Monks are instructed to shave their heads so that they can move about unrecognized by former friends and companions; but now we find that they desire recognition and even appreciation, adulation, and adoration—things that cater to the ego, things they are asked to flee from! A monk should, strictly speaking, eat like a dog and sleep like a fox—that is the popular saying. Eat whatever one gets and appease the hunger; sleep wherever one finds shelter; do not store food for another day or build a house wherein to pass one’s days. Escape the entangling coils of the senses and of the ego that prompts them.

Engage yourselves in puja [prayer], dhyana [meditation], or japam [repeating the Lord’s name] with single‑pointed attention, so that when you rise, your face must be lit with the illumination of awareness. The door is fitted in the house to facilitate the entrance of those whom you desire to come in. Watch the door so that dogs and donkeys, dust and dry leaves do not rush in through that door. The senses and the mind are doors through which malefic influences can infiltrate into your consciousness and find a home therein.

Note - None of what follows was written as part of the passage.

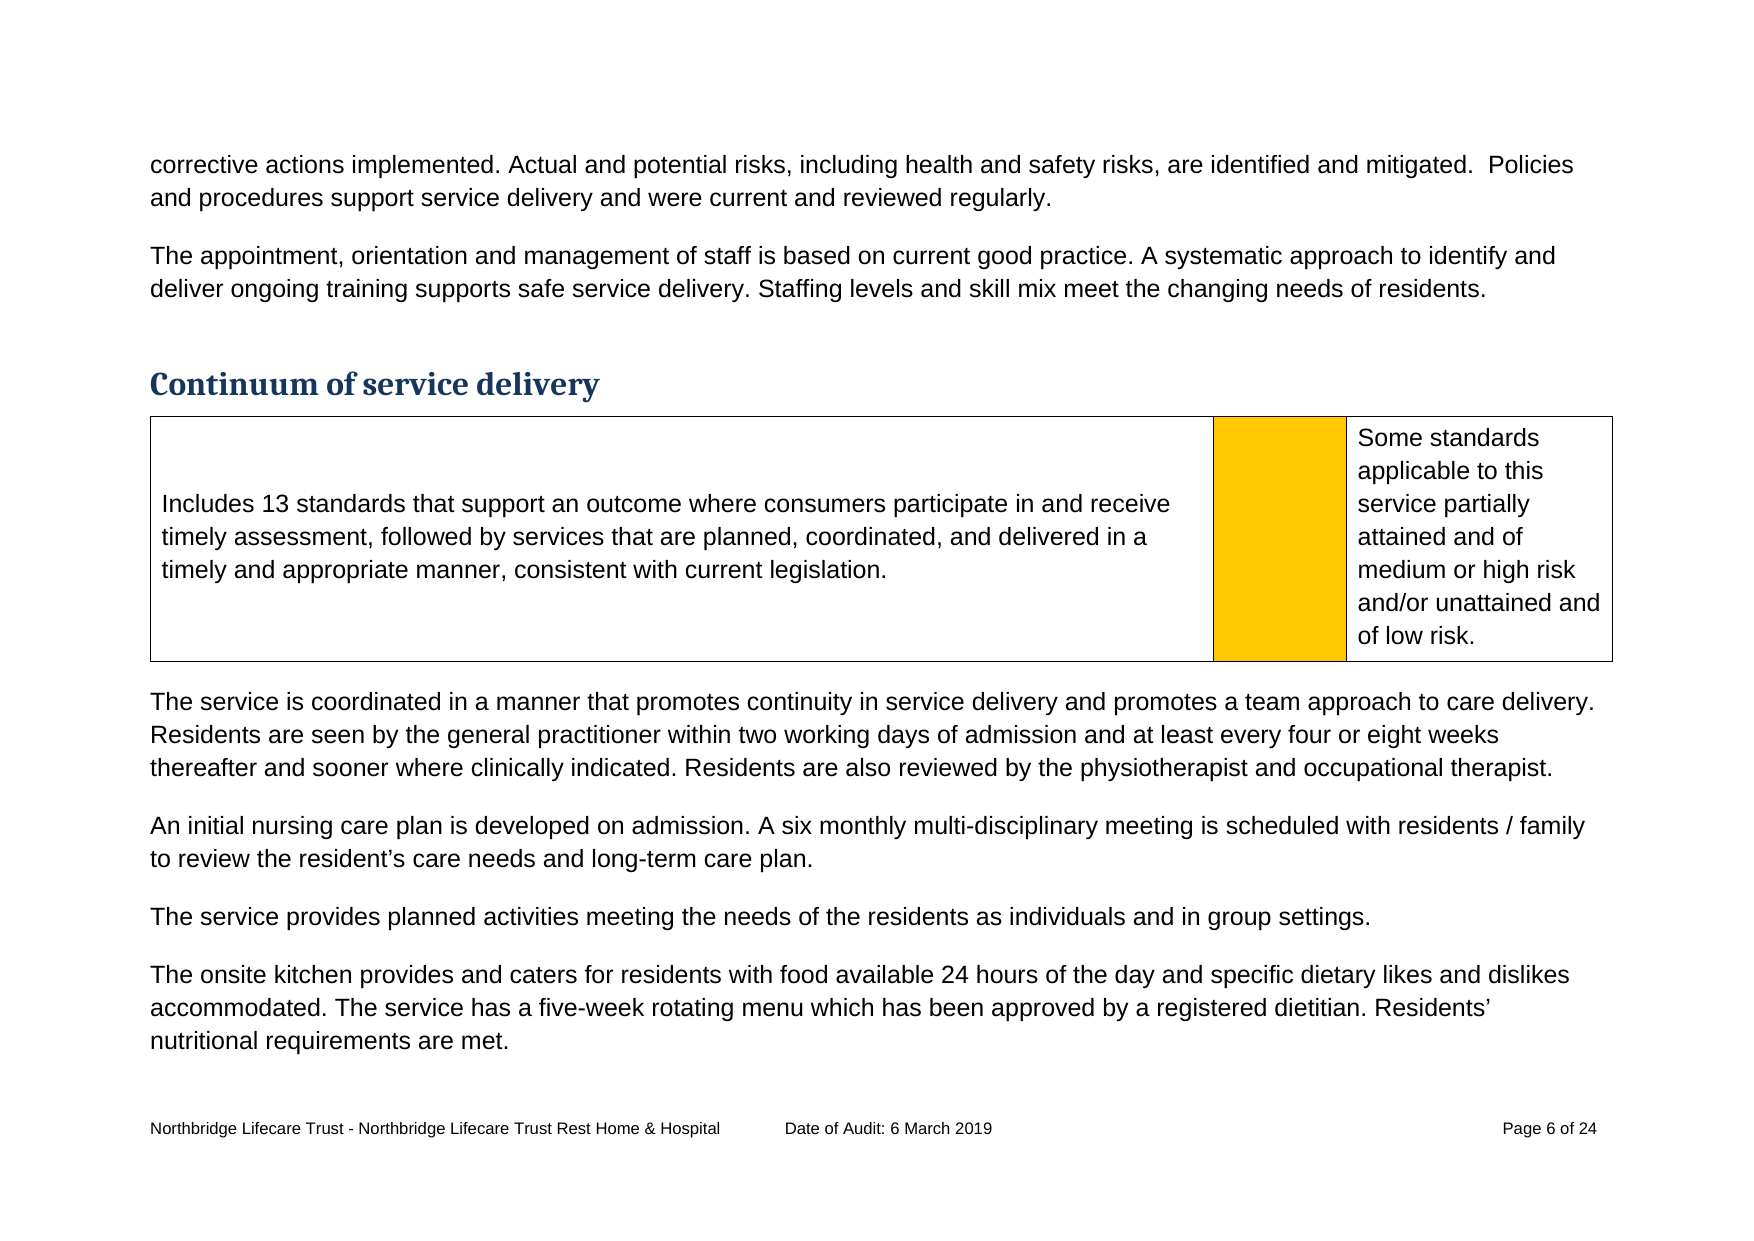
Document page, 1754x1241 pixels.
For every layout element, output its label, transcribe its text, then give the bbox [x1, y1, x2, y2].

Consider all your acts as worship. Duty is God; work is worship. Whatever happens, accept it gladly as His handiwork, a sign of His compassion. Tukaram [a well-known devotee] was always in that mood. When he did not get something to eat, he thanked God for the chance to fast that He granted to him. When he got some food, he thanked God for coming to him in that form, and sustaining him so that he may sing His glory. His glory, His compassion, and His grace—these are inscrutable; they shape themselves in manifold forms as He wills.

Turn your feelings toward Me

Who are you to pass judgment on their validity or value? I do not like bhajan (group singing) that promotes rivalry, or envy, or egoism, or that emanates from intolerance. I appreciate and reward humility, fortitude, sympathy, service, brotherliness, and constant remembrance of God or goodness. When you yearn to have My picture on your heart, you must turn the lens of the camera toward Me, shouldn’t you? Turn your intellect, your emotions, your feelings, and your activities toward Me; then certainly, My picture will be imprinted on your heart. If your lens is facing the world and worldly things, how can My picture be imprinted upon your heart?

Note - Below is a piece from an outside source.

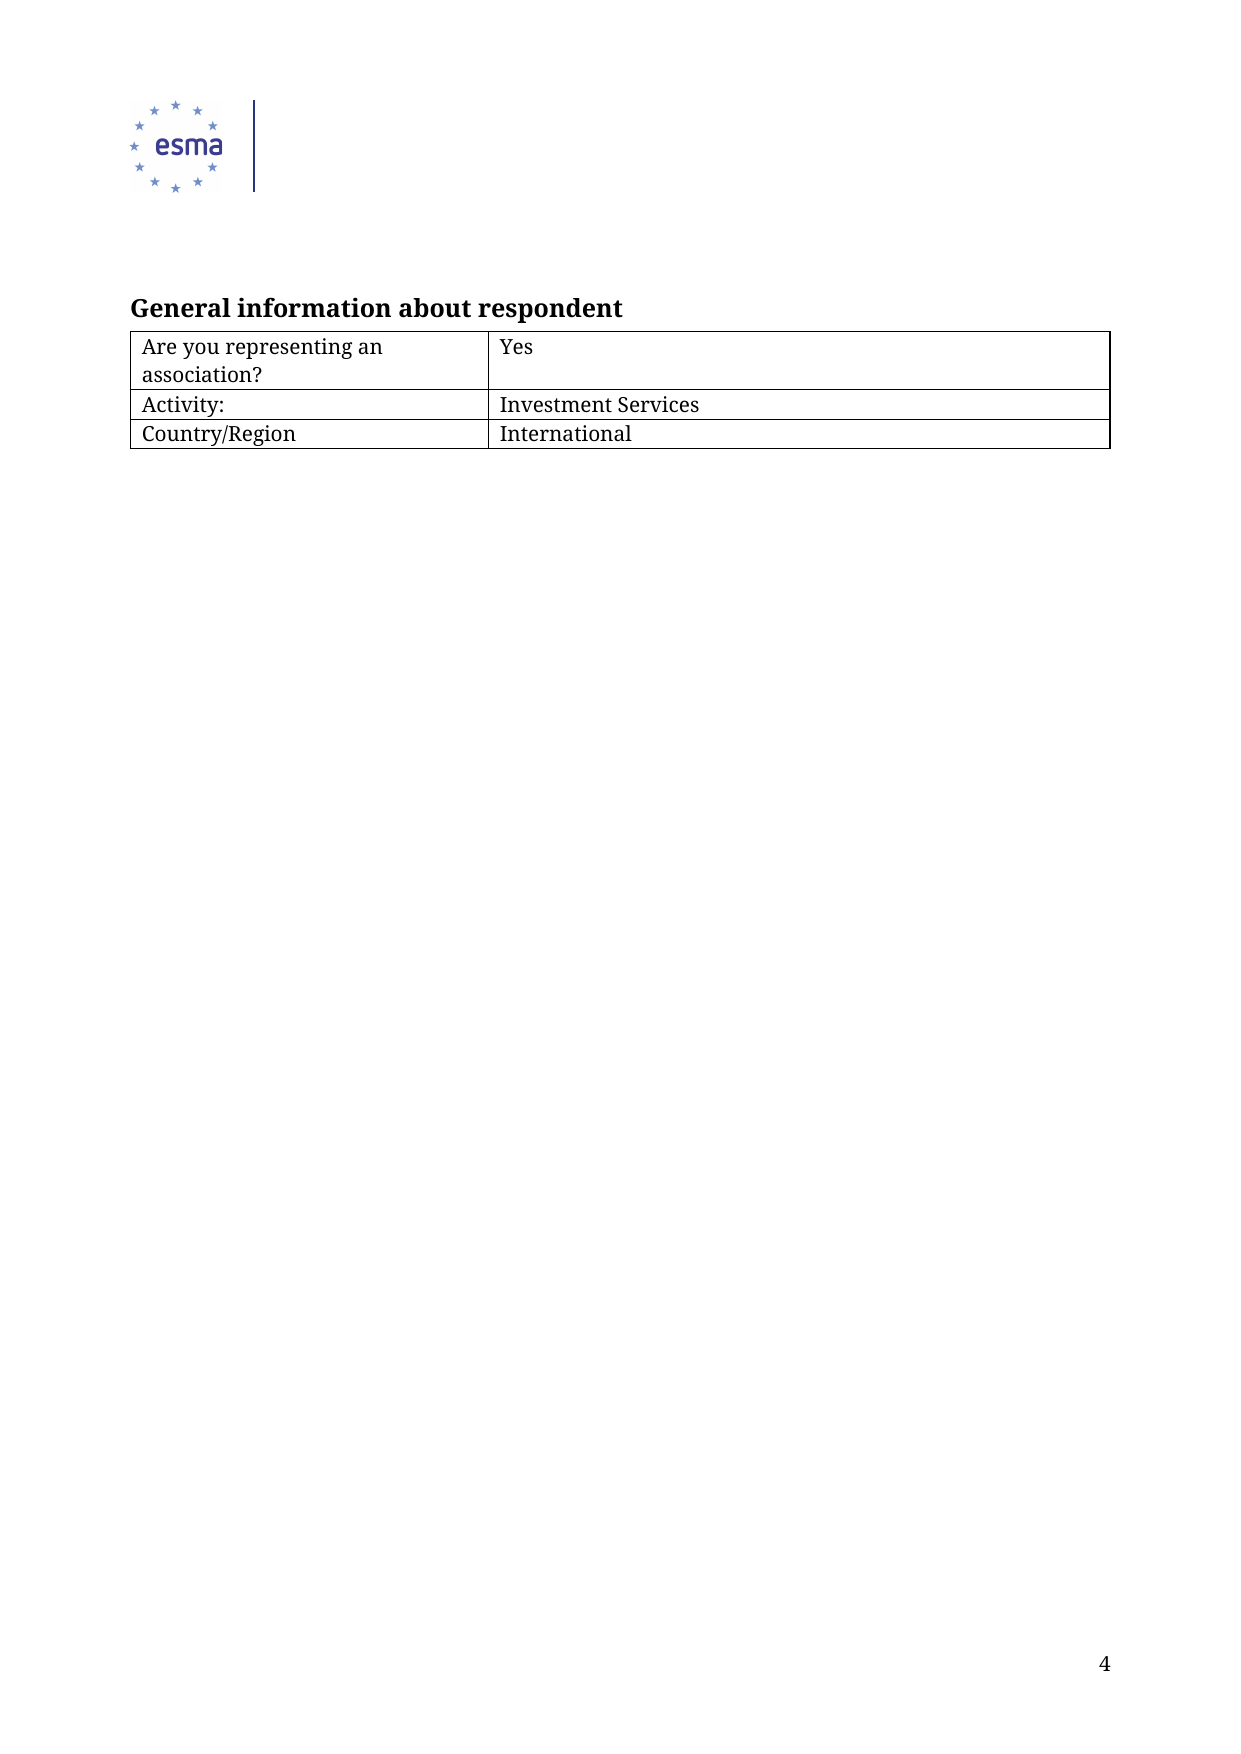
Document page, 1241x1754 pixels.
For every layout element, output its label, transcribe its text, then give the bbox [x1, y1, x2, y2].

Of what benefit is My discourse if you do not receive it into your hearts and act according to it? I find that all the efforts all these years to awaken you to your duty to yourselves are not fructifying in you. You are like the rocks on the seashore that unflinchingly face the beating of the waves. The rock does not move; and the wave will not stop. This predicament should end. Awake and avail yourselves of this unique chance.